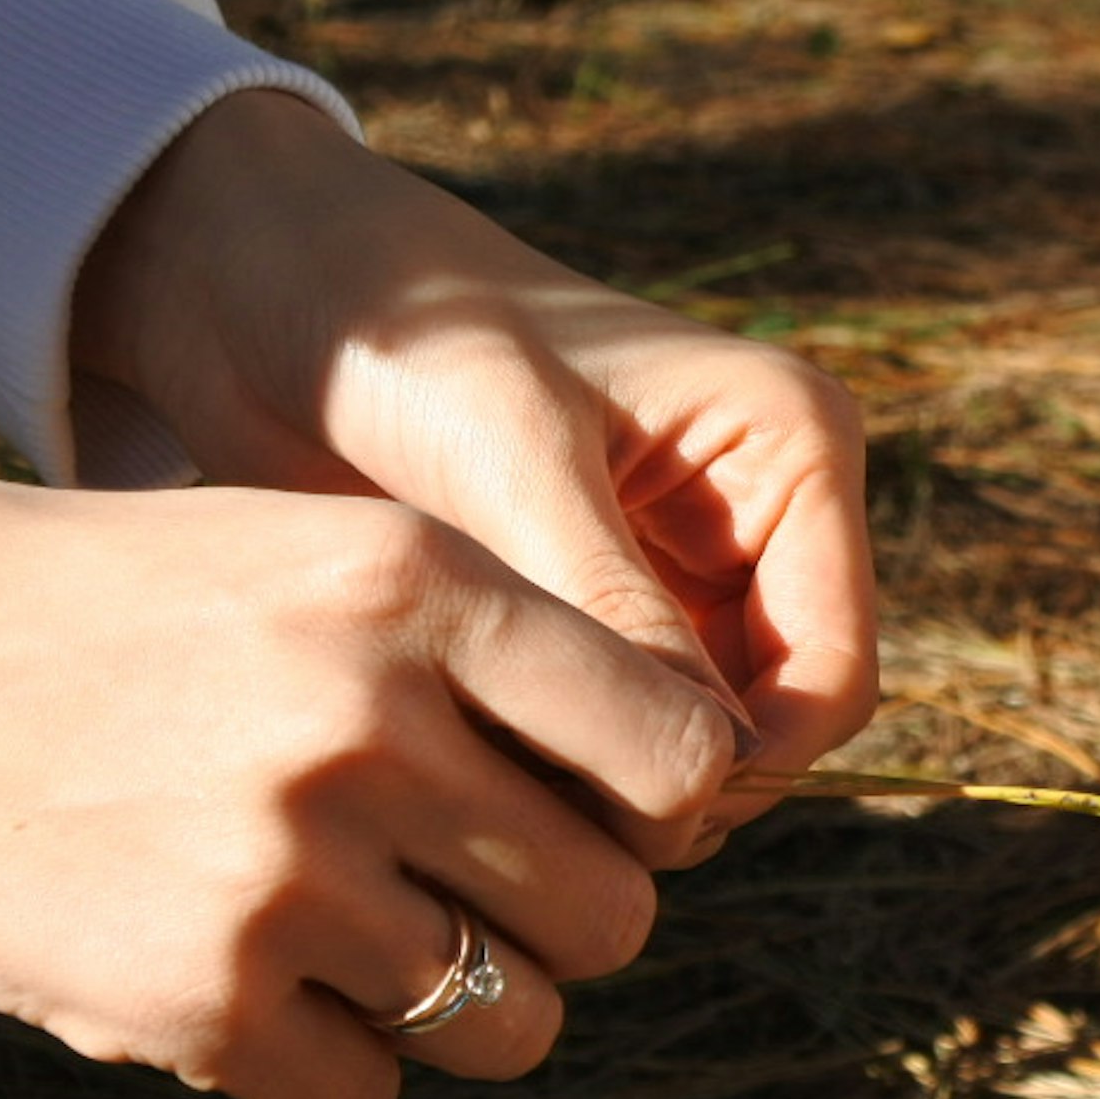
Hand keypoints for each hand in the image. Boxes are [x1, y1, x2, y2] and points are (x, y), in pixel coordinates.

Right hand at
--
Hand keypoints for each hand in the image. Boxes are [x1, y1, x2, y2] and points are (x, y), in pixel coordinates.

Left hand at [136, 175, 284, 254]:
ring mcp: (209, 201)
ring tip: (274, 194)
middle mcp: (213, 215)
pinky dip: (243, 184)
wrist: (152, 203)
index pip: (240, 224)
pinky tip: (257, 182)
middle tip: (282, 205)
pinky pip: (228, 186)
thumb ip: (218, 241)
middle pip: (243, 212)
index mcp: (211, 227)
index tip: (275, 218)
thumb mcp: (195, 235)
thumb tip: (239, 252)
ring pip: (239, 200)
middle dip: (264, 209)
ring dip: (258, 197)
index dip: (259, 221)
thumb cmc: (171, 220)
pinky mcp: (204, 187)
---
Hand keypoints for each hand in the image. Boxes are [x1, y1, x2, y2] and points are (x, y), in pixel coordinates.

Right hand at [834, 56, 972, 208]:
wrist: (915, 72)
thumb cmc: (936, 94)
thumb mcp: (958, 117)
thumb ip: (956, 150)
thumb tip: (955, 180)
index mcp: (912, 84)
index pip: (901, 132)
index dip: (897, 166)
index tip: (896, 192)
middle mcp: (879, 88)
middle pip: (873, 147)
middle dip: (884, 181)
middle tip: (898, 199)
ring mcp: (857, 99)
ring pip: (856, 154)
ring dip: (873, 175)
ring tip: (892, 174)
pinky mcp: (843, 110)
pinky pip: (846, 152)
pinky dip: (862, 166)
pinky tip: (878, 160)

-- Exercise goal --
Retype the records above, but only those lines that fall between the line containing "wrist: (152, 203)" and the line containing "pinky mcp: (204, 187)", with both of those lines included, exactly as written.

-- Exercise answer --
wrist: (152, 203)
index pip: (240, 224)
pinky tip: (257, 182)
middle tip: (282, 205)
pinky pip: (228, 186)
thumb ip: (218, 241)
middle pip: (243, 212)
index mcp: (211, 227)
index tip: (275, 218)
thumb mcp: (195, 235)
thumb tip: (239, 252)
ring pip: (239, 200)
middle dip: (264, 209)
ring dip: (258, 197)
index dip: (259, 221)
thumb cmc: (171, 220)
pinky mcp: (204, 187)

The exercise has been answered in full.